Estamos vivendo tempos estranhos no país. O presidente nacional do PT, Ricardo Berzoini, sai em defesa contundente de Renan Calheiros com a premissa de que estão fazendo um linchamento público do alagoano. Vaias de quase cem mil espectadores são consideradas orquestradas. O governador do Paraná, Roberto Requião, revolve o baú para defender Renan Calheiros, tentando colocar na roda o ex-presidente Fernando Henrique afirmando que ele também tem um filho fora do casamento e por aí vão os tempos estranhos. Um verdadeiro samba do crioulo doido.
Tão estranhos, que acontecem coisas imperceptíveis, como a movimentação do senador José Sarney, que se move à sombra do Congresso Nacional, na tentativa de salvar o parceiro Renan Calheiros. Segundo O Globo, Sarney esteve ao lado de Renan em todos os momentos. Foi ele quem escalou o primeiro relator Epitácio Cafeteira (PTB-MA), para arquivar o processo por quebra de decoro contra Renan no Conselho de Ética. E destacou o senador Gilvam Borges (PMDB-AP) para a tropa de choque do alagoano.
Realmente faz sentido, pois Cafeteira, um antigo adversário de Sarney, é hoje um fiel aliado do ex-presidente, disposto a fazer tudo o que seu mestre mandar, inclusive pagar um mico gigante.
O outro indicado de Sarney, para se enfileirar na tropa de choque de Renan, é um ex-adversário, hoje um pau mandado do maranhense eleito senador pelo Amapá.

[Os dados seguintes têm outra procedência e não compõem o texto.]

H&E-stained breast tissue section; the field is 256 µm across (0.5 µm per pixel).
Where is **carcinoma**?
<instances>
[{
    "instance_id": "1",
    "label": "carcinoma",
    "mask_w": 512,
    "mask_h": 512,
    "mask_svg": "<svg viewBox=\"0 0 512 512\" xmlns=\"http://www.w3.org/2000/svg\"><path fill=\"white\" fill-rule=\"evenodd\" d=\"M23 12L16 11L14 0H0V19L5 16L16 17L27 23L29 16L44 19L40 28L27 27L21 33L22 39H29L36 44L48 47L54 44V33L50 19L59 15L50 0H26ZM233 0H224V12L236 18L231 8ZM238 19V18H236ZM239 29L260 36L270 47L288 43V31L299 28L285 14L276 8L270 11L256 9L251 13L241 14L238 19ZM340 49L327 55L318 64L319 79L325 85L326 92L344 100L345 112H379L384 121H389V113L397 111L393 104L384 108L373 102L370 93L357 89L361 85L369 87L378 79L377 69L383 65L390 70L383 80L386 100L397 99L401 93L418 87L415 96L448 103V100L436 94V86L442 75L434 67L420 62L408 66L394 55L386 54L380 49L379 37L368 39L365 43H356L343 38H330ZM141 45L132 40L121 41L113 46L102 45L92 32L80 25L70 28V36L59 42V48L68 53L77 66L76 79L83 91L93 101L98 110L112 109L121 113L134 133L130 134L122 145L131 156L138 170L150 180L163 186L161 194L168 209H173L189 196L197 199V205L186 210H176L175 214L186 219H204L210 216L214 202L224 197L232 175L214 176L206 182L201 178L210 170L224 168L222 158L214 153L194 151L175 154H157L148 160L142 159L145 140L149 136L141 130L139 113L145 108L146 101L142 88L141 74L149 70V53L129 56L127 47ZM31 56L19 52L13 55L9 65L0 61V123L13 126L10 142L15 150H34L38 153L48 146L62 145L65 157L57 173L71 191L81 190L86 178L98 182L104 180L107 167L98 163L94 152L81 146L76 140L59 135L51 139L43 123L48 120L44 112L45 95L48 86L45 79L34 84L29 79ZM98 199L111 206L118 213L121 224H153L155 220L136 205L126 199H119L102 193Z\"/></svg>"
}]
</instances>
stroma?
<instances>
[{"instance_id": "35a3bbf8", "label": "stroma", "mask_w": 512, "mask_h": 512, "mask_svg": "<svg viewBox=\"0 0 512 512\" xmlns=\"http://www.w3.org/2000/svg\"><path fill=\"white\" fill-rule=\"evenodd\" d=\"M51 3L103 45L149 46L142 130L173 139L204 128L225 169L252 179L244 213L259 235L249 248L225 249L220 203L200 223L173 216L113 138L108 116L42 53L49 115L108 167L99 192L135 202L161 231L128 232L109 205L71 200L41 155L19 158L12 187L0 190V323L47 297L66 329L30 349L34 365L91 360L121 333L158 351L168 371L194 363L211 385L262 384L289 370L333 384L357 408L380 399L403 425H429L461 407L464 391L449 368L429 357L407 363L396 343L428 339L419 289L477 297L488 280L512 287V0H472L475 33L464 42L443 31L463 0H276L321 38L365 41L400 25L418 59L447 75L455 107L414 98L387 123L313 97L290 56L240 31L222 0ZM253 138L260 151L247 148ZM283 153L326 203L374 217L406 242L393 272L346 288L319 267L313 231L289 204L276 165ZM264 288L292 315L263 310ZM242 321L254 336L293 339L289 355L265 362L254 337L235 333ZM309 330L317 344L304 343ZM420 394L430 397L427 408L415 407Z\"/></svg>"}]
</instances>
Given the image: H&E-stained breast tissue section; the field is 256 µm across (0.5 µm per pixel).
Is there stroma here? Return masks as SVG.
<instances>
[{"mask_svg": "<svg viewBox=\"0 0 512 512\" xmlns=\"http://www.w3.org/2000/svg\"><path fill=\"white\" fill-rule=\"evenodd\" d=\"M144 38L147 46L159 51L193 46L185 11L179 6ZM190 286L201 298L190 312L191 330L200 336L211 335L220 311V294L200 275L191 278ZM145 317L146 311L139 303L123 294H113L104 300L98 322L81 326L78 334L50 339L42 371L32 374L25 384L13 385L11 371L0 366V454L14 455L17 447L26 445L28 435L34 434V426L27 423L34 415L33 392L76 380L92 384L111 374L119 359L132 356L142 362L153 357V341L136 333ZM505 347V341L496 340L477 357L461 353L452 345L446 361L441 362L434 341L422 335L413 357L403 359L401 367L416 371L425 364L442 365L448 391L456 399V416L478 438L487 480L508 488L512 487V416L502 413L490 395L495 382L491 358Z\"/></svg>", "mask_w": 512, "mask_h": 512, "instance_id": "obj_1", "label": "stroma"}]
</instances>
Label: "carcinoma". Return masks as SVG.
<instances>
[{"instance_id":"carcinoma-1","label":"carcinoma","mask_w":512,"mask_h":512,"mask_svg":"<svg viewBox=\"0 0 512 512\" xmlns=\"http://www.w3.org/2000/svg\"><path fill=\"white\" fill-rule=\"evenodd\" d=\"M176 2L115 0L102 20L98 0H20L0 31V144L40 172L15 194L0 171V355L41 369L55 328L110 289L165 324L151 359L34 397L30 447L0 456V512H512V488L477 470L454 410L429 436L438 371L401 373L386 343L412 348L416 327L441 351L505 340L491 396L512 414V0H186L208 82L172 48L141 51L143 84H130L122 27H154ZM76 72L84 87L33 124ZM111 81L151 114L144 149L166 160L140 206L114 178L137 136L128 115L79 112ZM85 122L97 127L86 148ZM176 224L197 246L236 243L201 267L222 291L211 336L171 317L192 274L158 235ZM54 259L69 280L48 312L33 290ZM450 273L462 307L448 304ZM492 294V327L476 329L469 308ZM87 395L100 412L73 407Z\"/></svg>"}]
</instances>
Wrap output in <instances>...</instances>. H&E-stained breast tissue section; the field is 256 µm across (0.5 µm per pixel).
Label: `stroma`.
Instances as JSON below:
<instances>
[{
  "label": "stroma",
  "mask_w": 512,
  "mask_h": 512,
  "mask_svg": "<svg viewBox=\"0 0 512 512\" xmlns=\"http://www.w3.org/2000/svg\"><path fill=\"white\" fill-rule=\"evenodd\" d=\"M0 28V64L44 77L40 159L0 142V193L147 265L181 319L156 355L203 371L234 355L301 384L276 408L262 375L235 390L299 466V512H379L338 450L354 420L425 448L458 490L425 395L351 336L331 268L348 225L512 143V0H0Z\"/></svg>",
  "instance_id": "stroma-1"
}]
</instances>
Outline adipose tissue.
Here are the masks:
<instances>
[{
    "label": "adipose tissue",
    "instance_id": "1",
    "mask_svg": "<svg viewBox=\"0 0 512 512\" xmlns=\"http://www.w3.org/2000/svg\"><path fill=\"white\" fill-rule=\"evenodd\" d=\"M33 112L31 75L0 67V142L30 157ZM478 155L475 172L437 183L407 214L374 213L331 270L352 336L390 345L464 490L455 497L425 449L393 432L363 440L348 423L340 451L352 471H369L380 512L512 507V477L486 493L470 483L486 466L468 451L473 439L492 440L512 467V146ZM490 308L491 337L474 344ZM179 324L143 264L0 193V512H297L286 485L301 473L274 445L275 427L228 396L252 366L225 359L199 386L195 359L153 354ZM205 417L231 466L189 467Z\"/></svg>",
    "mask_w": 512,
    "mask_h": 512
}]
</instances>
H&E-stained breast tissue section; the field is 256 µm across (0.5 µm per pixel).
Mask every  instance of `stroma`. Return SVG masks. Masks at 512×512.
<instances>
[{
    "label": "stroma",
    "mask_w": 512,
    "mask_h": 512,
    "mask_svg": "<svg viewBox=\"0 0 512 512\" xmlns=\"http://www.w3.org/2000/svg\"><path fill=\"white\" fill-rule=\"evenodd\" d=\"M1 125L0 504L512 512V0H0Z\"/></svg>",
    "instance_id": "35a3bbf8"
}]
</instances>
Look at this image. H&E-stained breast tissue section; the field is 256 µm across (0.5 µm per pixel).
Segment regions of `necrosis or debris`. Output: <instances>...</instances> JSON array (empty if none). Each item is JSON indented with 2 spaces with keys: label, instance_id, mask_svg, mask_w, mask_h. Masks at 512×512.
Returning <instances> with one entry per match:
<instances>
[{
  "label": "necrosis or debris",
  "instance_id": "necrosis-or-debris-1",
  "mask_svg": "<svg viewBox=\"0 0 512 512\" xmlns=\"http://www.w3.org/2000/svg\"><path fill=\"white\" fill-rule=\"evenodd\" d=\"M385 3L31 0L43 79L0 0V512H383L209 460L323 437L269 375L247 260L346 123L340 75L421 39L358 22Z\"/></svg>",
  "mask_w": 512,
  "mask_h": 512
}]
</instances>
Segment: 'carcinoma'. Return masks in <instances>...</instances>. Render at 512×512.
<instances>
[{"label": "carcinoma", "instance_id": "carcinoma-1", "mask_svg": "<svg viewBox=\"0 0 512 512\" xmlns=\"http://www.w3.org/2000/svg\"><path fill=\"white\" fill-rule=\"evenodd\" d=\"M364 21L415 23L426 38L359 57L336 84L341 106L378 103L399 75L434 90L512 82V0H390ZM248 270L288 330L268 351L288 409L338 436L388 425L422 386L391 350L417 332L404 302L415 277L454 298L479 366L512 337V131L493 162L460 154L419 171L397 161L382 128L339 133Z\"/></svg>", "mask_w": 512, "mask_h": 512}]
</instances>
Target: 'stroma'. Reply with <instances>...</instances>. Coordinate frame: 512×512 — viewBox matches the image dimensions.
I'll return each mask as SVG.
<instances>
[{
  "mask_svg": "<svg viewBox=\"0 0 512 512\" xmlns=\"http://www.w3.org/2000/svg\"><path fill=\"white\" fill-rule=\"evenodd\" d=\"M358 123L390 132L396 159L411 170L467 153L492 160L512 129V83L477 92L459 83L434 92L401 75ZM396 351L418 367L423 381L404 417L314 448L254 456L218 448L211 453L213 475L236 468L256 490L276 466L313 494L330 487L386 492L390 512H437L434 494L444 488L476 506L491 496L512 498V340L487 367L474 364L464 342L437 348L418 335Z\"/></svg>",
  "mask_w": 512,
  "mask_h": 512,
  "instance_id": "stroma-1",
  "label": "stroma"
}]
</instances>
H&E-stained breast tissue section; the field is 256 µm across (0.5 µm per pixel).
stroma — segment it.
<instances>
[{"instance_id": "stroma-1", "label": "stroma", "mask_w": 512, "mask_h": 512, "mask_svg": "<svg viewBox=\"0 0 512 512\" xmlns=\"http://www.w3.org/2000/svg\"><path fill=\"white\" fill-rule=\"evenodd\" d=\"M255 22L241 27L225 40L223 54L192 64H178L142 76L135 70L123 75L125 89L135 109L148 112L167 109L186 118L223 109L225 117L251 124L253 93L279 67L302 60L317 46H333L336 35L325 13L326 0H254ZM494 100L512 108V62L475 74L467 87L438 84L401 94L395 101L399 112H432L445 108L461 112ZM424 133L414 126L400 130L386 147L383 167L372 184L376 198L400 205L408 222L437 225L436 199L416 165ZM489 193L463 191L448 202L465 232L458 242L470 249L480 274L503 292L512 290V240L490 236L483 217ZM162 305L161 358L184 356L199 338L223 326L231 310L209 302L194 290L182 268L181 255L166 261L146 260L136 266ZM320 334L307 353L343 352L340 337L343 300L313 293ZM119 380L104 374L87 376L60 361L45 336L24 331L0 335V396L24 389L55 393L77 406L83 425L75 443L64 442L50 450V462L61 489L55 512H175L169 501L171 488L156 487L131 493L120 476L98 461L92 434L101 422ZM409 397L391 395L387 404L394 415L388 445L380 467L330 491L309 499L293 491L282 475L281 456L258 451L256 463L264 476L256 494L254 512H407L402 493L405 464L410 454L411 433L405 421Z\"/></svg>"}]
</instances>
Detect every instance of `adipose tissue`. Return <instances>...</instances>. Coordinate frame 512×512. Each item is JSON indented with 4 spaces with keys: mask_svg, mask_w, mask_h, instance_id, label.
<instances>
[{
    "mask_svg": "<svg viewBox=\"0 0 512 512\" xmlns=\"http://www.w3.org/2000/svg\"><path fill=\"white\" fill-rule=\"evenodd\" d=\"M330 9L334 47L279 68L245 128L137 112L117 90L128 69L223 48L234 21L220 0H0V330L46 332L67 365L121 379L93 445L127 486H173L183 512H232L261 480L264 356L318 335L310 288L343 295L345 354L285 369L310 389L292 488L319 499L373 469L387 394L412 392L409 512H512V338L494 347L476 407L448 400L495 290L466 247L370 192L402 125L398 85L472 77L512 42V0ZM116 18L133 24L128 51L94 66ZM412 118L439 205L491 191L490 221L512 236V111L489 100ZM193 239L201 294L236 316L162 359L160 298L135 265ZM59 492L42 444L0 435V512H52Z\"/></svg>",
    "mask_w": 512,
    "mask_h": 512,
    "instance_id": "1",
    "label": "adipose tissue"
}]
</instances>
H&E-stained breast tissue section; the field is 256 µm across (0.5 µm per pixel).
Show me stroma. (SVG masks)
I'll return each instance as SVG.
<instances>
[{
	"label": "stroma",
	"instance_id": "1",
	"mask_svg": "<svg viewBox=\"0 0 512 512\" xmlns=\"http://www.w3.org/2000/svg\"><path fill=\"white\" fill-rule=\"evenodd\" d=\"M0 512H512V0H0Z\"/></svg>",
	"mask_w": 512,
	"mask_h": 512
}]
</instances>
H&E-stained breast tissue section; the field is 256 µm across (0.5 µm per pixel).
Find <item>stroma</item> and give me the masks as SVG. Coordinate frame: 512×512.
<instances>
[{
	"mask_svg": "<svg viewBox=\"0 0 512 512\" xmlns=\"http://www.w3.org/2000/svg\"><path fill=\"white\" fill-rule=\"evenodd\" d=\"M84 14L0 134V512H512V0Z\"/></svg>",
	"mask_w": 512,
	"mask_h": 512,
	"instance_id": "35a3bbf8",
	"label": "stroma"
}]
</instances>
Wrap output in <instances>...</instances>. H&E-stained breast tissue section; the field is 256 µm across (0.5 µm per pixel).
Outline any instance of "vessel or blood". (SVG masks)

Vale lembrar, que Gilvam Borges, antes de tomar posse no mandato de senador no lugar de João Capiberibe, era assessor do gabinete do senador Renan Calheiros, atendendo a um pedido de Sarney, daí a pressa do alagoano em expurgar Capiberibe, sem que fosse exercido o direito constitucional de defesa do socialista, que queria ser investigado pelos pares do Senado.
Capiberibe queria que o Senado ouvisse as duas testemunhas que o acusavam da compra de dois votos por R$ 26.
O ex-senador lutava, naquele momento, contra uma grande armação e enxergava na oitiva das duas testemunhas a possibilidade de provar a sua inocência.
As testemunhas que acusavam Capiberibe e sua mulher Janete nunca foram ouvidas em interrogatório, pois o MPE desconsiderou a denúncia de compra de votos, pois não identificou que Capiberibe e Janete tivessem cometido crime, daí o TRE do Amapá absolve-los.
Durante a tramitação do recurso interposto no TSE e posteriormente no STF, as testemunhas, também não foram interrogadas e a imprensa nunca se interessou pelo caso, ao contrário do que ocorre agora com Renan.
As testemunhas do caso Capi são misteriosas, seus depoimentos foram escritos pela acusação e registrados num cartório de Macapá e serviram de base para a denúncia de compra de votos. Depois disso, elas sumiram. Dizem, em Macapá, que elas vivem as custas do senador Gilvam Borges em local ignorado.
Por isso, até hoje, esse episódio continua mal contado, sem o devido esclarecimento, pois as testemunhas são como a “Conceição”, do cancioneiro popular, ninguém sabe, ninguém viu.
Por isso, para reavivar a memória da política nacional, o ex-senador João Capiberibe está divulgando uma carta aberta ao senador Renan Calheiros com o intuito de, finalmente, conseguir que algum jornalista se interesse pelo assunto e tente descobrir se essas testemunhas existem ou não.